A recent experiment conducted at CERN led to a breakthrough achievement in the field of Physics that may even form the basis of a new Physics stream in the future. One of the scientists behind this breakthrough regarding anti-matter included Sameed Muhammed, a Pakistani physicist, who was an integral part of the team. The experiment, which measured the hyperfine splitting of anti-hydrogen, is the first such measurement in a system of pure anti-matter.
Traditional physics states that matter and anti-matter are always produced in equal amounts and that the physical properties of matter and antimatter are identical. However, observing the stars and galaxies reveals that the universe is made almost entirely of matter and very little antimatter. This suggests that some of the features of matter must be different from antimatter, prompting scientists to carefully measure their properties and look for small differences.

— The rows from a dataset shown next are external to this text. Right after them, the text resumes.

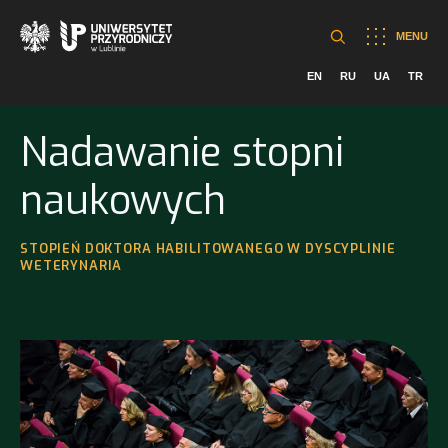
MENU
EN
RU
UA
TR
Nadawanie stopni
naukowych
STOPIEŃ DOKTORA HABILITOWANEGO W DYSCYPLINIE
WETERYNARIA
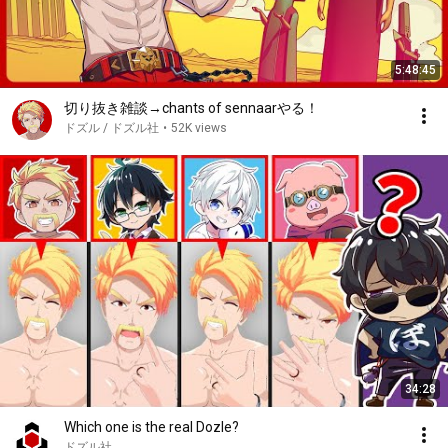
5:48:45
切り抜き雑談→chants of sennaarやる！
ドズル / ドズル社
•
52K views
34:28
Which one is the real Dozle?
ドズル社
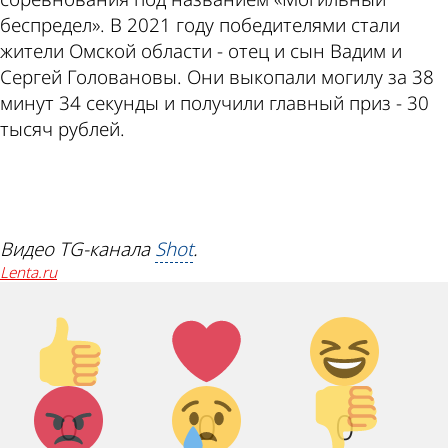
беспредел». В 2021 году победителями стали
жители Омской области - отец и сын Вадим и
Сергей Головановы. Они выкопали могилу за 38
минут 34 секунды и получили главный приз - 30
тысяч рублей.
ad
Видео TG-канала
Shot
.
lenta.ru
Палец
Лайк!
Дикий
вверх!
смех!
Агрессия!
Грусть :
Палец
0
0
0
(
вниз!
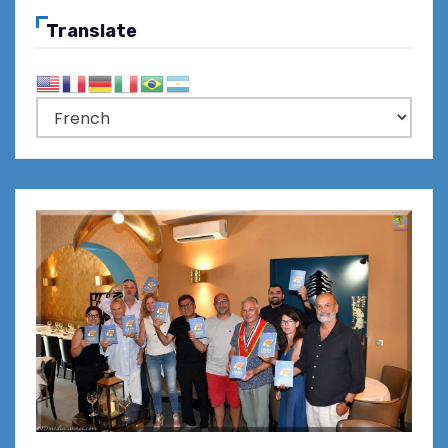
Translate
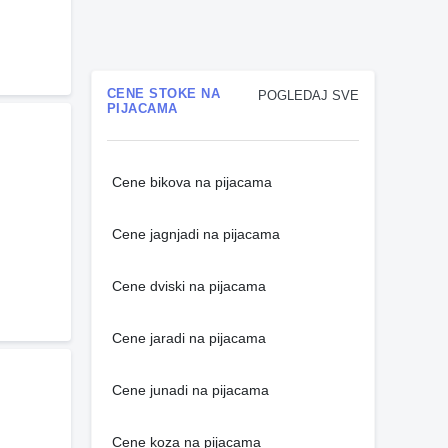
CENE STOKE NA
POGLEDAJ SVE
PIJACAMA
Cene bikova na pijacama
Cene jagnjadi na pijacama
Cene dviski na pijacama
Cene jaradi na pijacama
Cene junadi na pijacama
Cene koza na pijacama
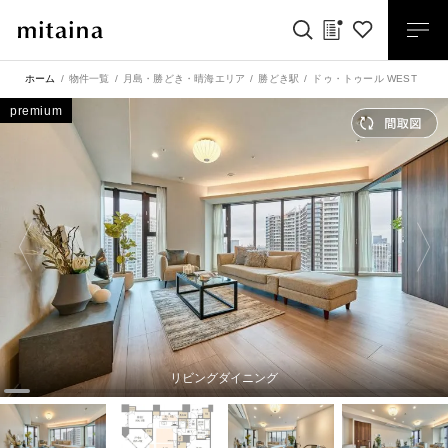
ホーム
物件一覧
月島・勝どき・晴海エリア
勝どき駅
ドゥ・トゥール WEST 4
premium
リビングダイニング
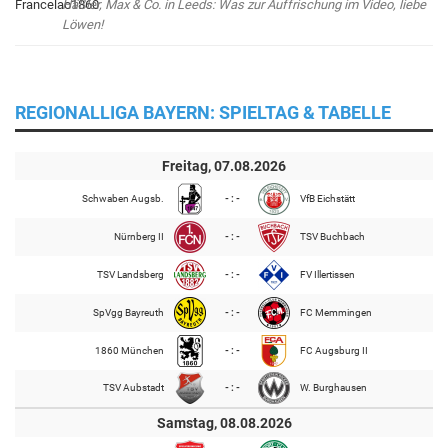
Häßler, Max & Co. in Leeds: Was zur Auffrischung im Video, liebe
Löwen!
REGIONALLIGA BAYERN: SPIELTAG & TABELLE
Freitag, 07.08.2026
Schwaben Augsb.
- : -
VfB Eichstätt
Nürnberg II
- : -
TSV Buchbach
TSV Landsberg
- : -
FV Illertissen
SpVgg Bayreuth
- : -
FC Memmingen
1860 München
- : -
FC Augsburg II
TSV Aubstadt
- : -
W. Burghausen
Samstag, 08.08.2026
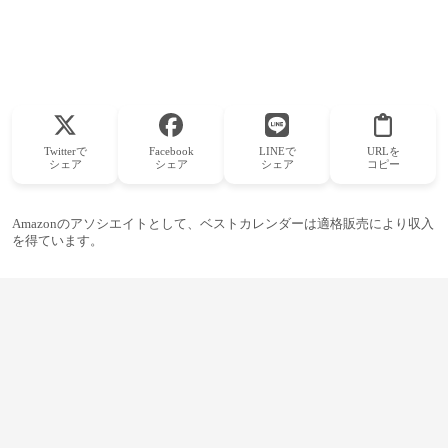
Twitterで
Facebook
LINEで
URLを
シェア
シェア
シェア
コピー
Amazonのアソシエイトとして、ベストカレンダーは適格販売により収入
を得ています。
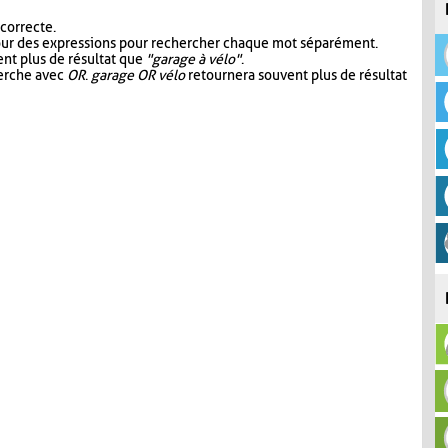
 correcte.
our des expressions pour rechercher chaque mot séparément.
nt plus de résultat que
"garage à vélo"
.
herche avec
OR
.
garage OR vélo
retournera souvent plus de résultat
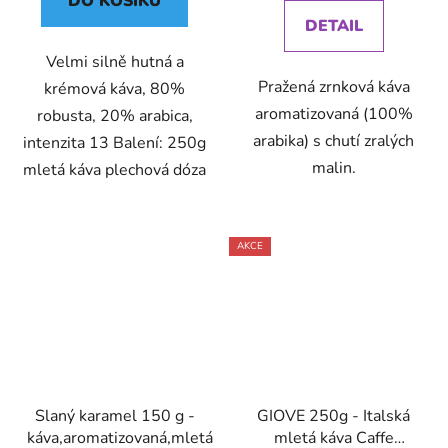
DO KOŠÍKU
DETAIL
Velmi silně hutná a
Pražená zrnková káva
krémová káva, 80%
aromatizovaná (100%
robusta, 20% arabica,
arabika) s chutí zralých
intenzita 13 Balení: 250g
malin.
mletá káva plechová dóza
AKCE
Slaný karamel 150 g -
GIOVE 250g - Italská
káva,aromatizovaná,mletá
mletá káva Caffe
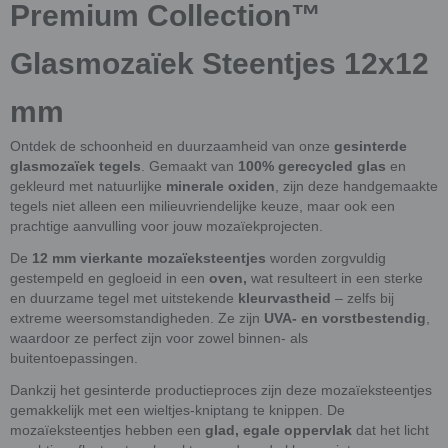
Premium Collection™
Glasmozaïek Steentjes 12x12
mm
Ontdek de schoonheid en duurzaamheid van onze
gesinterde
glasmozaïek tegels
. Gemaakt van
100% gerecycled glas
en
gekleurd met natuurlijke
minerale oxiden
, zijn deze handgemaakte
tegels niet alleen een milieuvriendelijke keuze, maar ook een
prachtige aanvulling voor jouw mozaïekprojecten.
De
12 mm vierkante mozaïeksteentjes
worden zorgvuldig
gestempeld en gegloeid in een
oven,
wat resulteert in een sterke
en duurzame tegel met uitstekende
kleurvastheid
– zelfs bij
extreme weersomstandigheden. Ze zijn
UVA- en
vorstbestendig
,
waardoor ze perfect zijn voor zowel binnen- als
buitentoepassingen.
Dankzij het gesinterde productieproces zijn deze mozaïeksteentjes
gemakkelijk met een wieltjes-kniptang te knippen. De
mozaïeksteentjes hebben een
glad, egale oppervlak
dat het licht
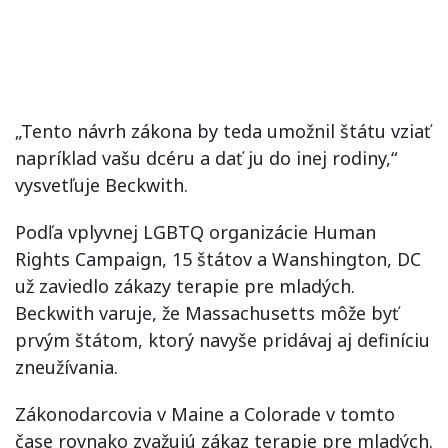
„Tento návrh zákona by teda umožnil štátu vziať
napríklad vašu dcéru a dať ju do inej rodiny,“
vysvetľuje Beckwith.
Podľa vplyvnej LGBTQ organizácie Human
Rights Campaign, 15 štátov a Wanshington, DC
už zaviedlo zákazy terapie pre mladých.
Beckwith varuje, že Massachusetts môže byť
prvým štátom, ktorý navyše pridávaj aj definíciu
zneužívania.
Zákonodarcovia v Maine a Colorade v tomto
čase rovnako zvažujú zákaz terapie pre mladých.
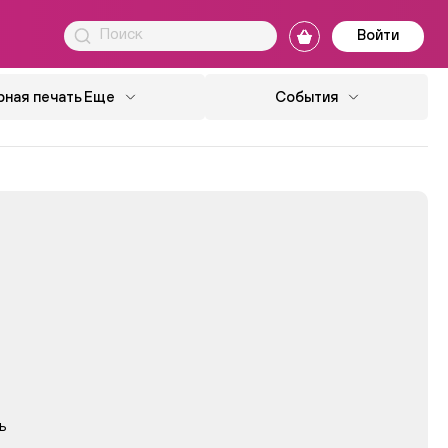
Войти
ная печать
Еще
События
ь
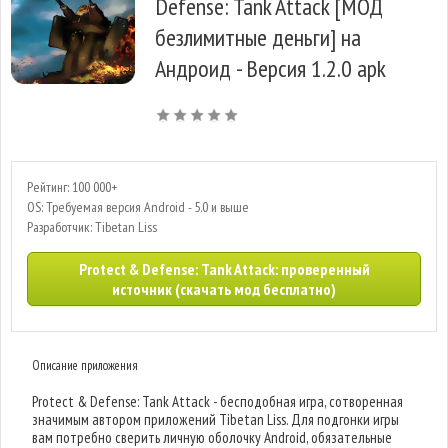
Defense: Tank Attack [МОД
безлимитные деньги] на
Андроид - Версия 1.2.0 apk
Рейтинг: 100 000+
OS: Требуемая версия Android - 5.0 и выше
Разработчик: Tibetan Liss
Protect & Defense: Tank Attack: проверенный
источник (скачать мод бесплатно)
Описание приложения
Protect & Defense: Tank Attack - бесподобная игра, сотворенная
значимым автором приложений Tibetan Liss. Для подгонки игры
вам потребно сверить личную оболочку Android, обязательные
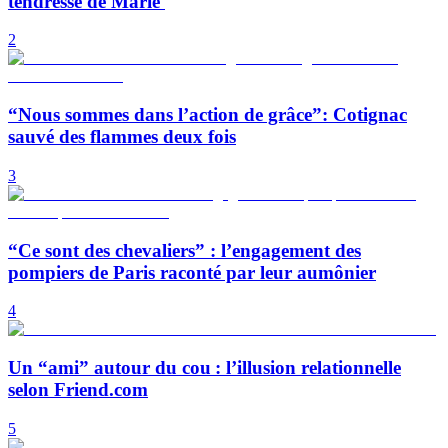
tendresse de Marie
2
“Nous sommes dans l’action de grâce”: Cotignac
sauvé des flammes deux fois
3
“Ce sont des chevaliers” : l’engagement des
pompiers de Paris raconté par leur aumônier
4
Un “ami” autour du cou : l’illusion relationnelle
selon Friend.com
5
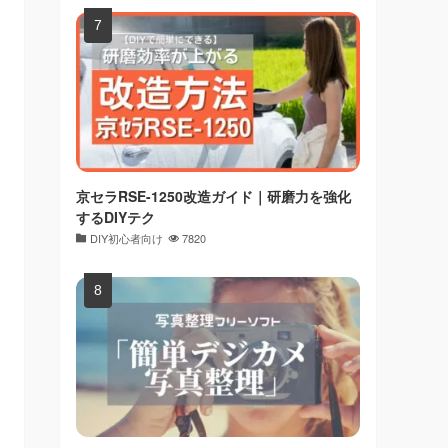
京セラRSE-1250改造ガイド｜研磨力を強化
するDIYテク
DIY初心者向け
7820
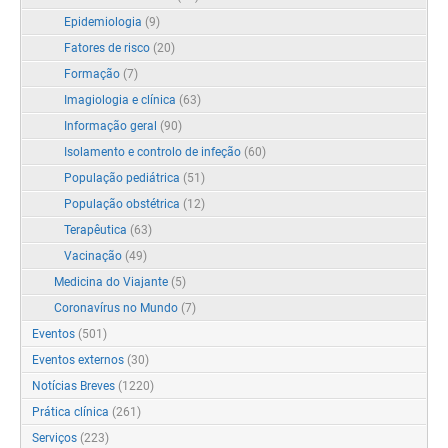
Epidemiologia
(9)
Fatores de risco
(20)
Formação
(7)
Imagiologia e clínica
(63)
Informação geral
(90)
Isolamento e controlo de infeção
(60)
População pediátrica
(51)
População obstétrica
(12)
Terapêutica
(63)
Vacinação
(49)
Medicina do Viajante
(5)
Coronavírus no Mundo
(7)
Eventos
(501)
Eventos externos
(30)
Notícias Breves
(1220)
Prática clínica
(261)
Serviços
(223)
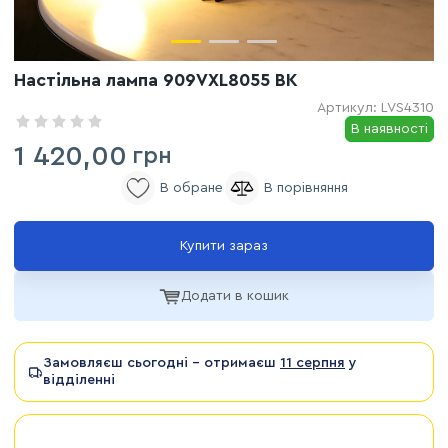
Настільна лампа 909VXL8055 BK
Артикул:
LVS4310
В наявності
1 420,00
грн
Купити зараз
Додати в кошик
Замовляєш сьогодні - отримаєш
11 серпня
у
відділенні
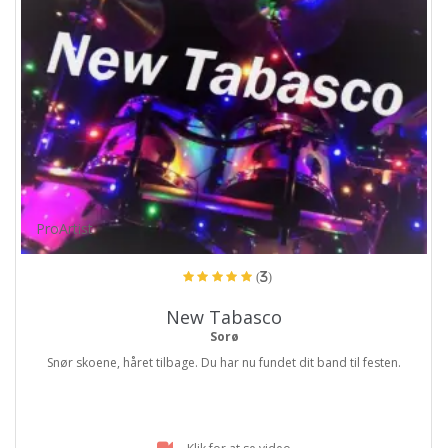
ProArtist
(3)
New Tabasco
Sorø
Snør skoene, håret tilbage. Du har nu fundet dit band til festen.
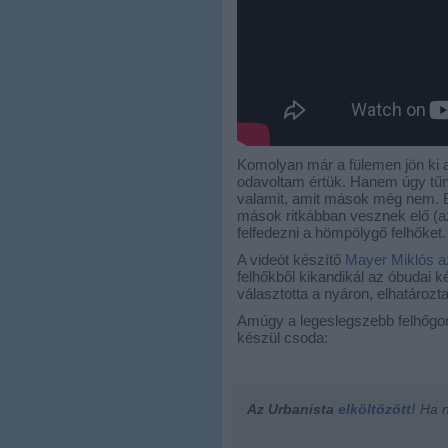
Komolyan már a fülemen jön ki 
odavoltam értük. Hanem úgy tűni
valamit, amit mások még nem. E
mások ritkábban vesznek elő (a
felfedezni a hömpölygő felhőket.
A videót készítő
Mayer Miklós az
felhőkből kikandikál az óbudai
választotta a nyáron, elhatározta
Amúgy a legeslegszebb felhőgo
készül csoda:
Az Urbanista
elköltözött!
Ha ne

In the hydrogen atom, for example, the hyperfine splitting is caused when the magnetic moments of the nucleus and the orbiting electron interact with each other, resulting in two energy levels. The energy difference between the two levels, measured in photon frequency, is 1.420405751773 ± 0.000000000001 GHz for the hydrogen atom. In this latest experiment, the team measured the hyperfine splitting of the anti-hydrogen atom as 1.420 ± 0.0005 GHz, a precision of four parts in 10,000. Although the result is consistent with the prediction of traditional physics that matter and anti-matter have identical properties, this was a key measurement in fundamental Physics and was subsequently published in Nature – a leading Science journal.
Given the extreme difficulty of producing, trapping, and measuring anti-matter, this result was a major technical achievement and opens the way for new measurements to take place in the near future. In particular, researchers can now begin to investigate how antimatter interacts with gravity – whether it falls down on earth with the same acceleration as normal matter.